Doğru muhtevaları seçmek için cilt tipinize ve hassasiyetinize dikkat faktörüz çok önemlidir. Yeni bir ürün tecrübeden önce sivilce, kahverengi lekeler ve egzama gibi cilt rahatsızlıklarına uygulama yapıp yapmayacağınızı bilmeniz de ehemmiyetlidir. Zira yanlış bir nemlendirici seçmeniz halinde cildiniz daha kötü hale gelebilir. Bu yüzden hyaluronik asit, gliserin ve seramidler gibi hafif nemlendiriciler seçenek faktörüz daha rizikosuz olabilir. En iyi sonuçlar için cildiniz nemliyken (veyahut duştan çıktıktan sonra üç dakika içinde) losyonunuzu veyahut nemlendiricinizi uygulayarak suyu tutun ve hemen peşinden nemi hapsetmek için yüz veyahut vücut yağı uygulayın.

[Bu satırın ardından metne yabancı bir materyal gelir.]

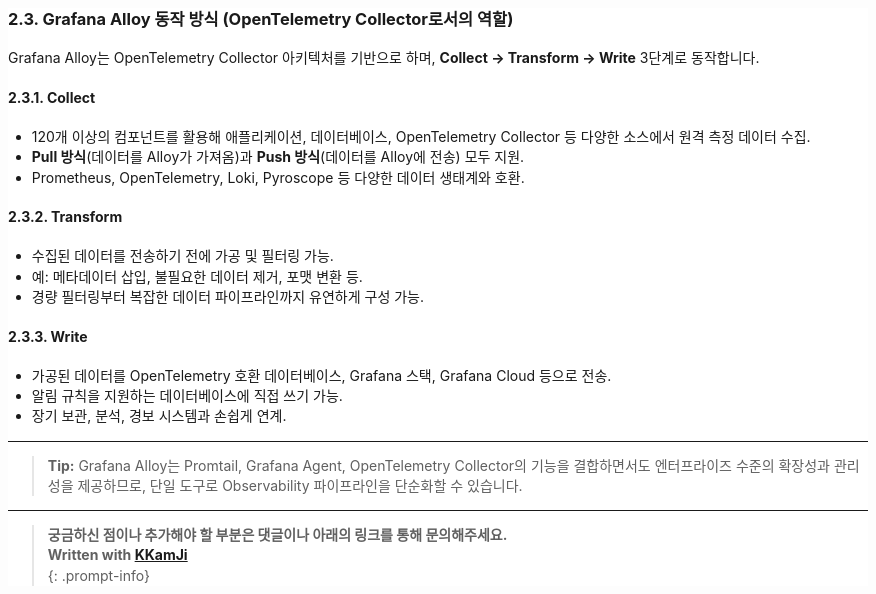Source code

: 
### 2.3. Grafana Alloy 동작 방식 (OpenTelemetry Collector로서의 역할)

Grafana Alloy는 OpenTelemetry Collector 아키텍처를 기반으로 하며, **Collect -> Transform -> Write** 3단계로 동작합니다.

#### 2.3.1. Collect

- 120개 이상의 컴포넌트를 활용해 애플리케이션, 데이터베이스, OpenTelemetry Collector 등 다양한 소스에서 원격 측정 데이터 수집.
- **Pull 방식**(데이터를 Alloy가 가져옴)과 **Push 방식**(데이터를 Alloy에 전송) 모두 지원.
- Prometheus, OpenTelemetry, Loki, Pyroscope 등 다양한 데이터 생태계와 호환.

#### 2.3.2. Transform

- 수집된 데이터를 전송하기 전에 가공 및 필터링 가능.
- 예: 메타데이터 삽입, 불필요한 데이터 제거, 포맷 변환 등.
- 경량 필터링부터 복잡한 데이터 파이프라인까지 유연하게 구성 가능.

#### 2.3.3. Write

- 가공된 데이터를 OpenTelemetry 호환 데이터베이스, Grafana 스택, Grafana Cloud 등으로 전송.
- 알림 규칙을 지원하는 데이터베이스에 직접 쓰기 가능.
- 장기 보관, 분석, 경보 시스템과 손쉽게 연계.

---

> **Tip:** Grafana Alloy는 Promtail, Grafana Agent, OpenTelemetry Collector의 기능을 결합하면서도 엔터프라이즈 수준의 확장성과 관리성을 제공하므로, 단일 도구로 Observability 파이프라인을 단순화할 수 있습니다.


---

> **궁금하신 점이나 추가해야 할 부분은 댓글이나 아래의 링크를 통해 문의해주세요.**  
> **Written with [KKamJi](https://www.linkedin.com/in/taejikim/)**  
{: .prompt-info}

Cildinizi içeriden nemlendirin
Cildinizi içeriden nemlendirmek, vücudunuzdaki zehirli maddelerin atılmasına yardımcı olmakla beraber daha çok su içtikçe hücrelerin suyu o kadar fazla olur ve dolgun hale gelirler. Bu şekilde hücrelerin içindeki metabolik süreçler en randımanlı halinde çalışabilir. Günde en az sekiz ila on bardak su içmeniz ve en az beş porsiyon meyve ve/veya sebze yemeniz, cildinizin sıhhatli kalması için tüm bu mikro besinler ile oksidanları alması için ehemmiyetlidir. Her renkte meyve yemeyi unutmayın; elma, portakal, muz, kivi, yaban mersini ve üzüm!
Güneşten uzak durun
UV ışınımının cilt için kötü olduğunu biliyoruz. Hem de yaşlı hastalarda cilt hasarlarının çoğu ömür boyu savunmasız bir şekilde güneşe maruz kalmaktan kaynaklanır. Hayatımız süresince maruz kaldığımız kronik güneş hasarı, cildimizin bağ dokularını oluşturan kolajen ve elastini yok etme gibi birikimli bir etkiye sahiptir.
İster sahilde içeceğinizi yudumlayın isterseniz kapalı mekanda olun, geniş spektrumlu güneş savunması kullanmanız önemlidir. Bilhassa de UV ışınlarının yüzde 80’inin bulutlardan geçerek camlardan geçebildiğini düşünürsek güneş savunucu kullanmanız gerekir. Kışın ise güneş ışınları karın üzerine yansıyıp geri gelerek cildinize iki defa vurabilir.
Günlük kullanımda cildiniz için hem UVA hem de UVB ışınlarına karşı yeteri kadar savunma sağlamak için geniş spektrumlu bir SPF 30 savunma tercih edin. Dışarıda uzun müddet zaman geçirecekseniz SPF 50 ya da daha üzeri savunmalar tercih edebilirsiniz.
Pürüzsüz Bir Cilt için 7 Dermatolog Teklifi yazısı ilk önce Ayşe Tolga İyi Yaşam üzerinde ortaya çıktı.
Türkçe makale özgünleştirme tarafından yapılmıştır.
Önemli
Blog içerisinde yer alan tüm içerikler bilgilendirme amaçlıdır. İlaç veya ürün tavsiyesi değildir. Yaşadığınız hastalıklarla ilgili doktorunuza danışmadan herhangi bir ilaç veya ürün kullanmayınız!